The SHP programme in India is essentially driven by private investment. The government has attracted private sectors to participate in SHPs by focusing attention on states with higher potential, interacting more closely with them, monitoring all projects and reviewing the policy environment. In line with the government's efforts, 24 states have called upon private players to set up SHPs and have announced buyback rate for the purchase of power from renewable energy projects. In cumulative terms, 967 SHPs, aggregating to 3,632 MW (as on 31 March 2013), have been set up in various parts of the country. Of these, 329 private SHPs with an aggregate capacity of 1.748 MW have been set up. In addition, 327 projects of about 1,250 MW are in various stages of implementation.

Electrifying remote areas
SHPs are typically not faced with challenges such as deforestation and resettlement associated with large hydel projects. More importantly, SHPs have the potential to meet the power requirements of remote and isolated areas with very low load densities. The Ministry of New and Renewable Energy (MNRE) is implementing the project Ladakh Renewable Energy Initiative to minimise dependence on diesel in the Ladakh region and meet power requirement through local renewable resources. The project envisages setting up of 30 small/mini hydel projects in Ladakh with an aggregate capacity of 23.8 MW at a total cost of Rs 266 crore.

The ministry is also implementing an electrification project worth Rs 550 crore in Arunachal Pradesh through the completion of ongoing and installation of new SHPs and solar photovoltaic systems.
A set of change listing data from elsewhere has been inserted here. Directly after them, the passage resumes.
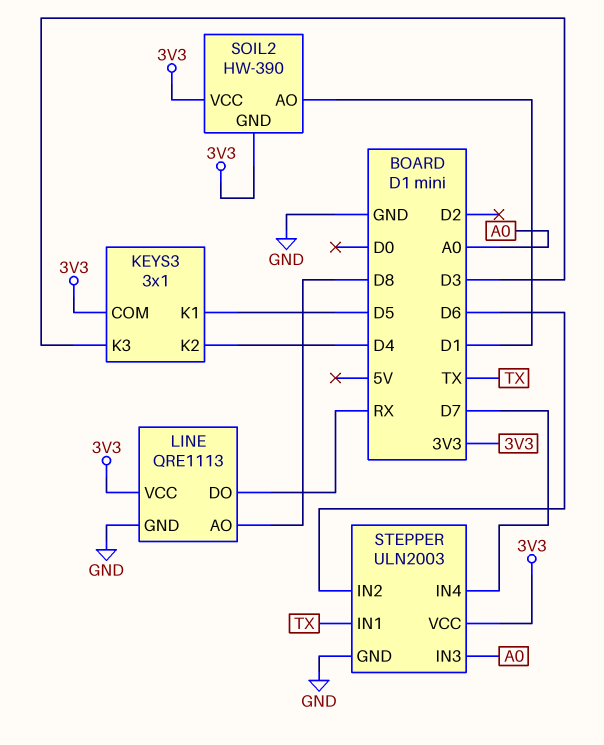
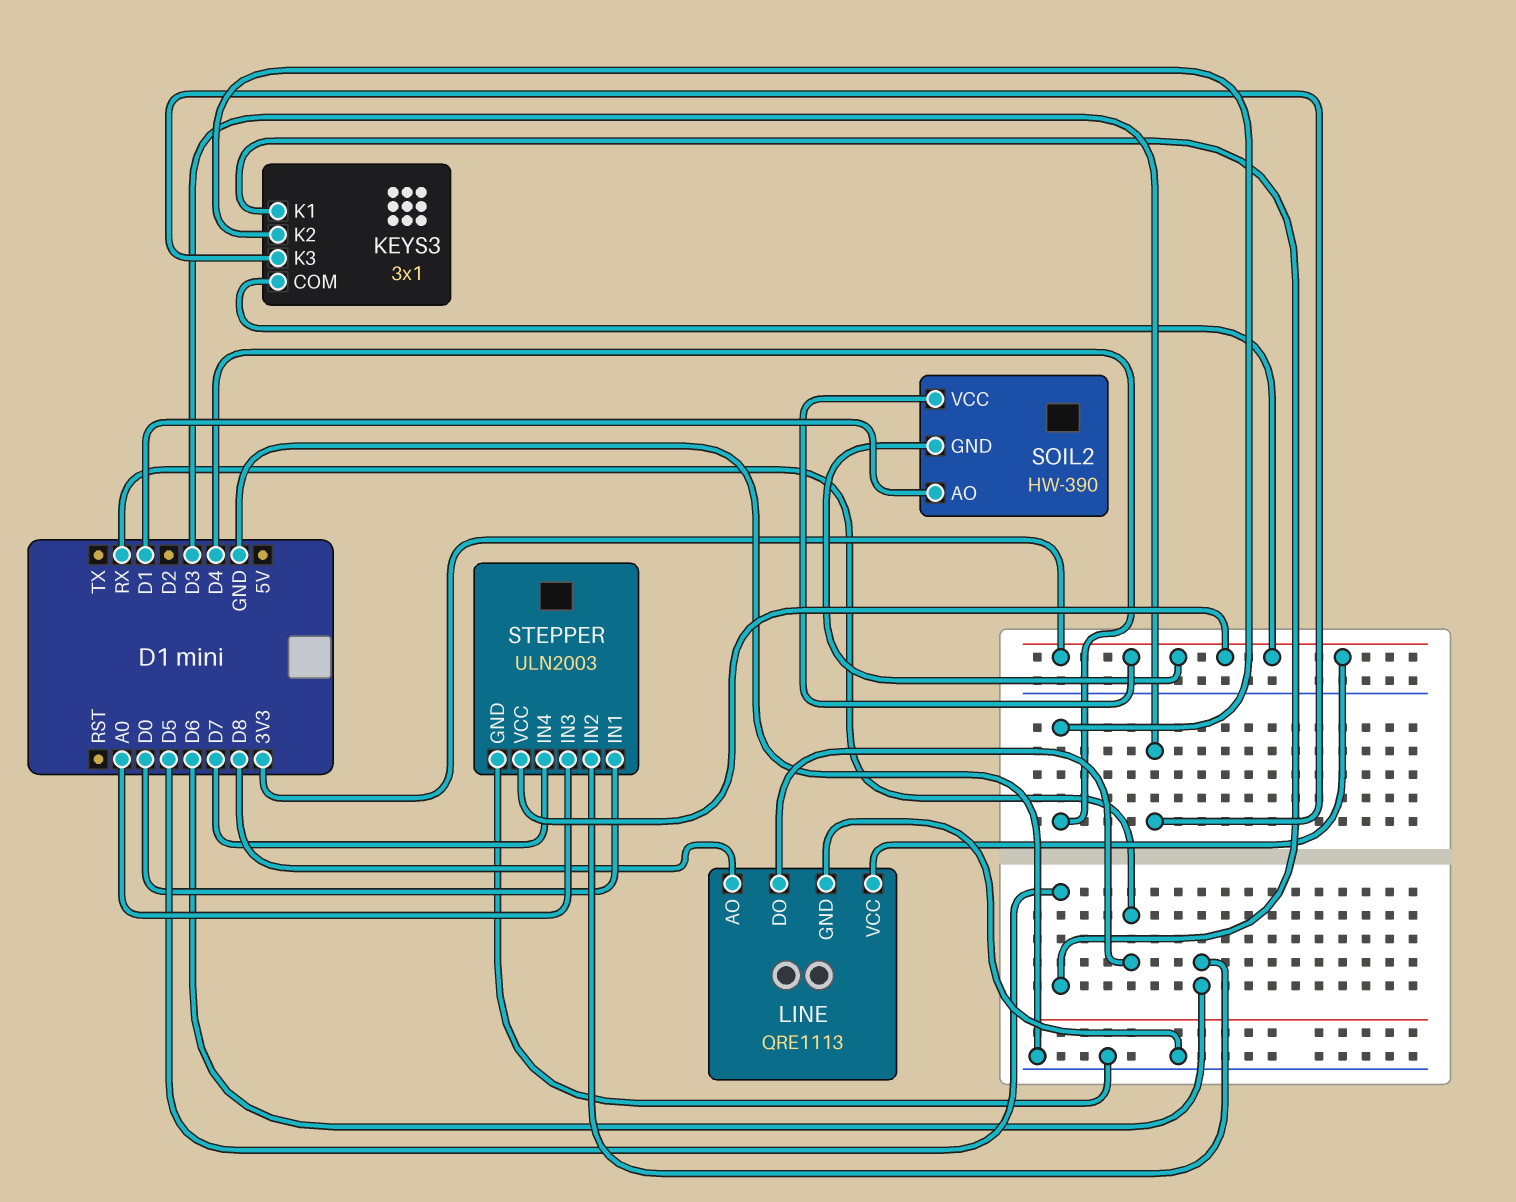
STEPPER pin IN1: TX -> D0

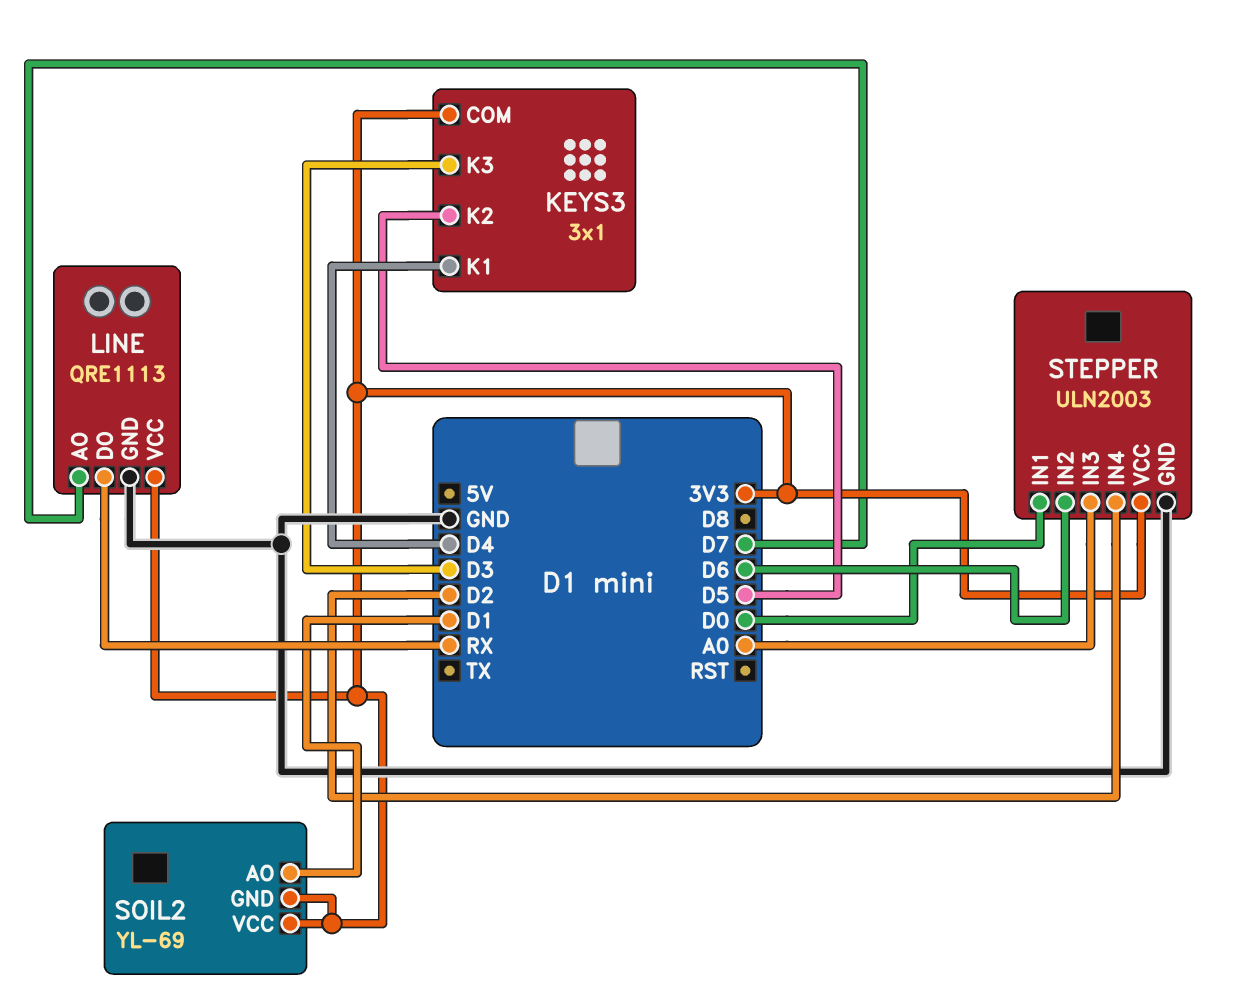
KEYS3 pin K1: D5 -> D4
KEYS3 pin K2: D4 -> D5
LINE pin AO: D8 -> D7
SOIL2: HW-390 -> YL-69
STEPPER pin IN4: D7 -> D2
Till date, 252 villages have been illuminated under this project by SHP.

Government incentives
MNRE has decided that out of the total grid interactive power generation capacity that is being installed, about two per cent should come from small hydro. This translates into about 2,100 MW capacity addition during 2012-2017. Therefore, the SHP programme is currently focused on lowering the cost of equipment, increasing its reliability and setting up projects in areas that give the maximum advantage in terms of capacity utilisation.

MNRE is also laying special emphasis on promoting the use of new designs of water mills for mechanical and electricity generation and on setting up of micro hydel projects. Special programmes are being developed in collaboration with states to adopt an area-based approach and involve local organisations such as water mills associations, cooperative societies, registered NGOs, local bodies and state nodal agencies. MNRE is also providing Central Financial Assistance (CFA) to set up small/micro hydro projects both in the public and private sectors.

Low private investment
Private investment in the segment is low, as interest rates are high (this makes debt financing expensive). Moreover, though the market does have high growth potential, it is currently undeveloped and riskier than its counterparts.

Execution and evacuation challenges
SHP has still not been tapped to its full potential. Water is a state subject, therefore, the implementation of the SHPs is governed by state policies, and potential sites are allotted by state governments to private developers. The process of allotment and getting a number of statutory clearances is often time consuming. SHP has a longer gestation period than other renewable sources, due to a difficult terrain and a limited working season. It also faces the challenge of lack of reliable hydrological data. Lack of adequate inter grid connectivity also poses an obstacle for the evacuation of power.

Key takeaways

  • SHPs present a clean and affordable solution for the electrification of remote areas of India.
  • Private sector investments are likely to increase, driven by government incentives.

Key challenges
  • Remote or difficult terrain and small project size impact project economies adversely.
  • The pace of implementation of SHPs is slow because of delays in acquiring land and obtaining clearances and approvals.
  • Inadequate grid connectivity also poses a challenge.